Die Wahl von Pedro Castillo zum Präsidenten von Peru war eine mittlere Sensation. Letzten Sommer gewann der linke Gewerkschafter, Dorfschullehrer und politische Aussenseiter die Stichwahlen knapp gegen die Rechtsextremistin Keiko Fujimori. In linken Kreisen weckte seine Wahl grosse Hoffnungen auf einen fundamentalen Wandel im südamerikanischen Land.
Pedro Castillo stand für einen radikalen Systemwechsel, weg vom Neoliberalismus hin zu mehr Teilhabe aller Menschen am Reichtum des Landes. Er stand für den Kampf gegen die grassierende Korruption und mehr Investitionen in Bildung und Gesundheit. Castillo war auch klar gegen die Homoehe oder die Legalisierung von Abtreibungen, und auch seine Migrations- und Umweltpolitik versprachen wenig Gutes. Nichtsdestotrotz stand Castillo in vielen Bereichen für einen radikalen Bruch mit dem alten System in Peru.
Diese Hoffnungen haben sich mittlerweile zerschlagen. Seit seiner Wahl schlittert Castillo von einer Regierungskrise in die nächste. Bereits zum dritten Mal musste er kürzlich eine neue Regierung vereidigen, um nur drei Tage später den neuen Regierungschef Hector Valer auch schon wieder zu entlassen.
Mit dem dritten Kabinett mit Valer an der Spitze habe Castillo erfolglos versucht, Brücken zu den rechten Oppositionsparteien zu schlagen, um im Parlament mehr Rückhalt zu gewinnen, sagt Quincy Stemmler, Doktorand der Politikwissenschaft an der Universität Giessen und freier Journalist in der peruanischen Hauptstadt Lima.
Vor allem die politische Rechte unter Führung der unterlegenen Präsidentschaftskandidatin Keiko Fujimori versucht Castillo schon seit seiner Wahl mit allen Mitteln möglichst rasch wieder loszuwerden. Auch den peruanischen Eliten ist Castillo ein Dorn im Auge, weil sie immer noch befürchten, er werde seine radikalen Reformversprechen aus dem Wahlkampf in die Tat umsetzen.
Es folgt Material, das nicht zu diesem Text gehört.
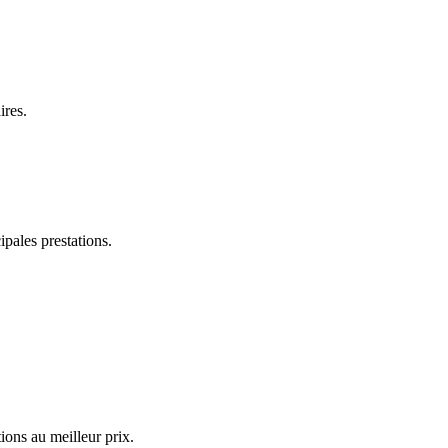
ires.
pales prestations.
ions au meilleur prix.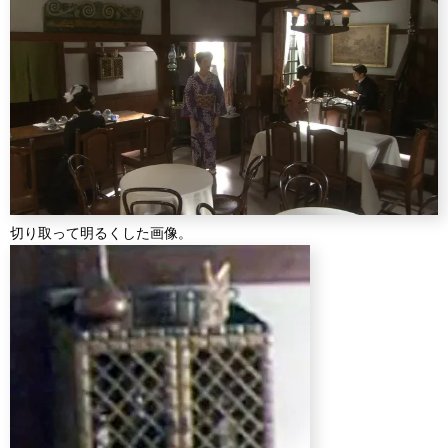
切り取って明るくした画像。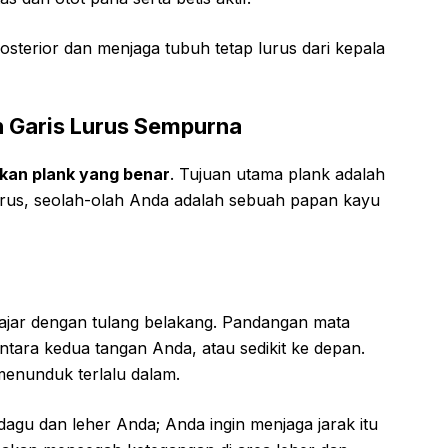
osterior dan menjaga tubuh tetap lurus dari kepala
 Garis Lurus Sempurna
kan plank yang benar
. Tujuan utama plank adalah
urus, seolah-olah Anda adalah sebuah papan kayu
ajar dengan tulang belakang. Pandangan mata
antara kedua tangan Anda, atau sedikit ke depan.
enunduk terlalu dalam.
dagu dan leher Anda; Anda ingin menjaga jarak itu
Grundlegende Reformen blieben indes auf der Strecke, teils weil es Castillo nicht versucht habe, und teils, weil grössere Reformvorhaben wie das versprochene Verfassungsreferendum am Widerstand des Parlaments gescheitert sind, so Quincy Stemmler.
Hinzu kommen schwelende Machtkämpfe innerhalb seiner eigenen Partei, insbesondere mit dem Parteipräsidenten von Peru Libre. Als er das zweite Kabinett sehr viel breiter aufstellte, mit Vertreter*innen anderer Linksparteien und der Zivilgesellschaft, kam es zum Bruch mit seiner Partei.
Obwohl dieser Bruch mittlerweile wieder gekittet ist, stehen Castillo weiterhin schwierige Zeiten bevor. Aktuell stellt sich die Frage, ob er sich weiter durchhangeln wird, ohne viel bewirken zu können, oder ob es rechte Opposition und Eliten schaffen, ihn abzusetzen. Stemmler hofft, dass er das neu zu wählende Kabinett nun mit grösserem Bedacht auswählt und neue Allianzen zu schmieden vermag, um seine Reformvorhaben breiter abstützen zu können.